1. Nichtabnahme oder verspätete Annahme der Leistung
Rz. 11
§ 309 Nr. 6 BGB findet zunächst in denjenigen Fällen Anwendung, in welchen dem Schuldner eine Vertragsstrafenverpflichtung auferlegt werden soll, wenn er eine vom Gläubiger und Klauselverwender zu erbringende Geld-, Sach- oder Dienstleistung nicht oder verspätet abnimmt. Unter den Begriff "Abnahme" im Sinne dieser Vorschrift fallen nicht nur die gesetzlichen Abnahmetatbestände (§§ 433 Abs. 2, 640, 641, 641a BGB). Der Begriff ist weit auszulegen und erfasst jede Art der Abnahme einer Leistung, gleichgültig, ob es sich bei dieser um eine vertragliche Haupt- oder Nebenpflicht oder lediglich um eine Obliegenheit handelt.
2. Zahlungsverzug
Rz. 12
Die Vorschrift greift bei Vertragsstrafen ein, deren Verwirkung durch einen Zahlungsverzug des Schuldners (§ 286 BGB) ausgelöst wird. Der Begriff des Zahlungsverzugs ist ebenfalls weit auszulegen.

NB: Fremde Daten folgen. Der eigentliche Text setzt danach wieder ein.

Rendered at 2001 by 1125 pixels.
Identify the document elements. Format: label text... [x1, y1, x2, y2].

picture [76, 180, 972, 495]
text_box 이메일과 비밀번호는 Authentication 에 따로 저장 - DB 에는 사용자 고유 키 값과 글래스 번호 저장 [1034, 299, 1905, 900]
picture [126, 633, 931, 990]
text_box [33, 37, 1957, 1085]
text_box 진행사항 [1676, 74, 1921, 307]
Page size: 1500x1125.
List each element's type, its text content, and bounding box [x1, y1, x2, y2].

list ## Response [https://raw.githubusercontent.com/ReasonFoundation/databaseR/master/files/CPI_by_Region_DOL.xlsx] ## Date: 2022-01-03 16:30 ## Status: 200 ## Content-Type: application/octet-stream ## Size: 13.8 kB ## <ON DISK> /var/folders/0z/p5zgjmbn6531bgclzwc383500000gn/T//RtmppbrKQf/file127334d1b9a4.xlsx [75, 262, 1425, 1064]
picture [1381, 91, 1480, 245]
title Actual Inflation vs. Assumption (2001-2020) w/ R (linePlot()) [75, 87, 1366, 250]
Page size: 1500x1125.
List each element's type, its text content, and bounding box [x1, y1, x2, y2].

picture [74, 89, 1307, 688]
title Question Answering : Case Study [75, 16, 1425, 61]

Eine Vertragsstrafenklausel, die an eine nicht fristgemäße Zahlung des Schuldners anknüpft, ist nach § 309 Nr. 6 BGB unwirksam. Auch ein Vertragsstrafeversprechen für das Ausbleiben einer Zahlung des Schuldners schlechthin wird von der Vorschrift erfasst. Für die Unwirksamkeit einer Klausel nach § 309 Nr. 6 BGB reicht es aus, wenn die Vertragsstrafe bei weiter Auslegung der gewählten Formulierungen zumindest auch einen Zahlungsverzug des Schuldners erfasst. Dies ist beispielsweise bei der Wahl der Formulierung "Nichteinhaltung des Vertrages" der Fall.
Rz. 13
Den Hintergrund dieses Klauselverbots bildet das fehlende Bedürfnis des Gläubigers sich im Verzugsfall durch eine Vertragsstrafe schadlos halten zu müssen, da ihm gesetzliche Schadensersatzansprüche (§§ 280, 286, 288 BGB) gegenüber dem Schuldner zustehen. § 309 Nr. 6 BGB ist nach h.M. auf einen Verzug des Schuldners mit der Erfüllung anderer vertraglicher Leistungspflichten als Zahlungspflichten nicht entsprechend anwendbar, sodass bei einer solchen Klauselgestaltung eine Inhaltskontrolle nach § 307 BGB erfolgen muss.
3. Lösung vom Vertrag
Rz. 14
§ 309 Nr. 6 BGB erfasst schließlich alle Fälle von Vertragsstrafeklauseln, die bei einer Lösung des Schuldners vom Vertrag eingreifen sollen. Hierbei bedeutet die Lösung vom Vertrag jede ausdrückliche Rechtshandlung (Rücktritt, Kündigung, Widerruf, endgültige Erfüllungs- oder Abnahmeverweigerung, Aufhebungsverlangen) oder die konkludente Bekundung eines nicht mehr bestehenden vertraglichen Bindungswillens. Im Rahmen dessen ist unbeachtlich, ob der Schuldner sein Lösungsrecht auf gesetzlicher oder vertraglicher Grundlage ausübt. Selbst wenn der Schuldner zu einer Lösung vom Vertrag überhaupt nicht berechtigt sein sollte, besteht kein Bedürfnis nach einer Vertragsstrafe, da der Gläubiger in solchen Fällen Schadensersatzansprüche nach Maßgabe der §§ 280 ff. BGB gegenüber dem Schuldner geltend machen kann. Demnach greift § 309 Nr. 6 BGB auch bei Klauseln ein, die eine Vertragsstrafe bei nichtberechtigter Lösung des Schuldners vom Vertrag vorsehen.